À huit heures, une quinzaine de membres de la Commune réunis à l’Hôtel de Ville, décident de l’évacuer. Deux seulement protestent. Le IIIe arrondissement, coupé de rues étroites, bien barricadées, couvre sûrement le flanc de l’Hôtel de Ville qui défie toute attaque de front et par les quais. Dans ces conditions de défense, se replier c’est fuir, c’est dépouiller le Comité de salut public du peu d’autorité qui lui reste. Mais, pas plus que l’avant-veille, on ne sait rassembler deux idées. On craint tout parce qu’on ne sait rien voir. Déjà le commandant du Palais-Royal a reçu l’ordre d’évacuer l’édifice après l’avoir incendié. Il a protesté, déclaré qu’il pouvait tenir encore ; l’ordre a été renouvelé. Tel est l’effarement qu’un membre propose la retraite sur Belleville.
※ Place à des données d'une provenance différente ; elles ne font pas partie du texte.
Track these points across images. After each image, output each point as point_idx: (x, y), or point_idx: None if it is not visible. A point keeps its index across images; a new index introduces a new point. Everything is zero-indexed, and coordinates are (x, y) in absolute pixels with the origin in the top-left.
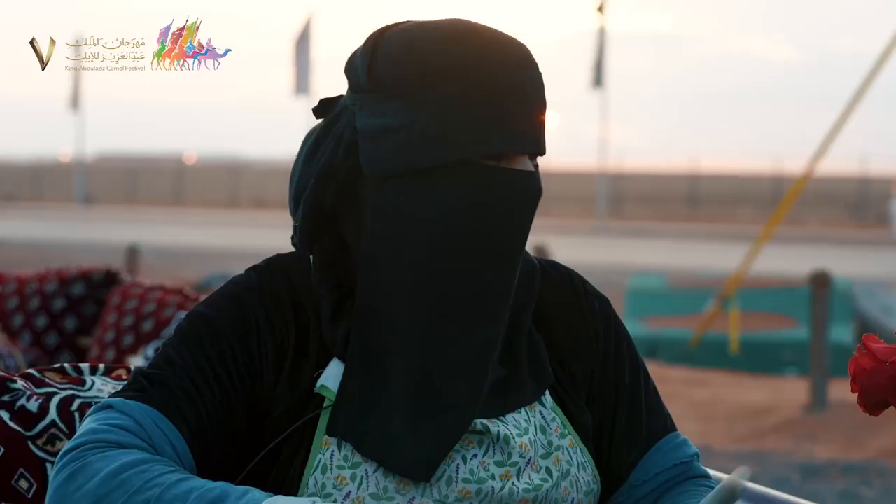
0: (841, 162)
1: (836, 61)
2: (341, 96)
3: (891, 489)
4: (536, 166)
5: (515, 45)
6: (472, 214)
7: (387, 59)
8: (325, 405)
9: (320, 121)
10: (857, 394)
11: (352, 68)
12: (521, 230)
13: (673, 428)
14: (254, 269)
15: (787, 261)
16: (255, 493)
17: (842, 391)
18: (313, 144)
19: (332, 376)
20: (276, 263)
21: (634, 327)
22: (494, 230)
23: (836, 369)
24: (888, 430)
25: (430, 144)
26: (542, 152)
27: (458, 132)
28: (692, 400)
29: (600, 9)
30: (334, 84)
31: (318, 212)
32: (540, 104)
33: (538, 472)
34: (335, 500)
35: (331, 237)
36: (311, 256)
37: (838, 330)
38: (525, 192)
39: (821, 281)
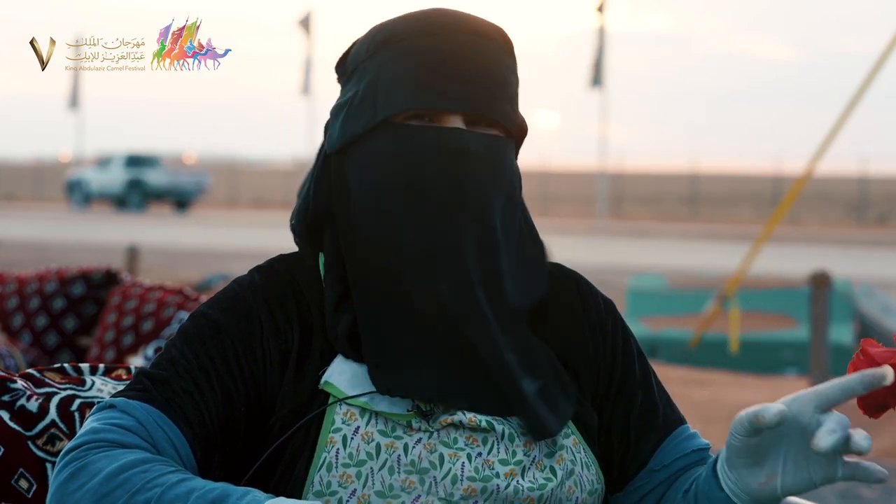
0: (841, 162)
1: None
2: None
3: (891, 489)
4: (502, 135)
5: (480, 22)
6: (401, 171)
7: (355, 45)
8: (329, 402)
9: None
10: (856, 398)
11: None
12: (461, 186)
13: (685, 421)
14: (257, 269)
15: (787, 261)
16: (255, 493)
17: None
18: None
19: (336, 372)
20: (279, 262)
21: (634, 327)
22: (428, 187)
23: (836, 369)
24: (888, 430)
25: (362, 111)
26: (474, 111)
27: (385, 94)
28: (692, 400)
29: (600, 8)
30: (335, 84)
31: (315, 192)
32: (484, 69)
33: (542, 471)
34: (340, 499)
35: (334, 227)
36: (320, 253)
37: (838, 330)
38: (450, 148)
39: (821, 281)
Autant vaudrait abandonner de suite le Château-d’Eau et la Bastille. Comme d’habitude le temps s’écoule. Le gouverneur de l’Hôtel de Ville, Pindy, va et vient, impatient de ces causeries.

Vers dix heures, les flammes jaillissent du beffroi. Une heure après, l’Hôtel de Ville est un brasier. La vieille maison, témoin de tant de parjures, où tant de fois le peuple installa les pouvoirs qui le mitraillèrent, craque et tombe avec son véritable maître. Au fracas des pavillons qui s’abîment, des voûtes et des cheminées s’écroulant, des sourdes détonations et des explosions éclatantes, se mêle la sèche voix des canons de la barricade Saint-Jacques qui commande la rue de Rivoli.

La Guerre et les services s’acheminent par les quais vers la mairie du XIe. Delescluze a protesté contre l’abandon de l’Hôtel de Ville et prédit que cette retraite découragerait bien des combattants.

On évacua le lendemain l’Imprimerie nationale où le Journal officiel de la Commune parut le 24 pour la dernière fois. Comme un Officiel qui se respecte, il est en retard d’un jour. Il contient les proclamations de l’avant-veille et quelques détails sur la bataille qui ne vont pas au-delà du mardi matin.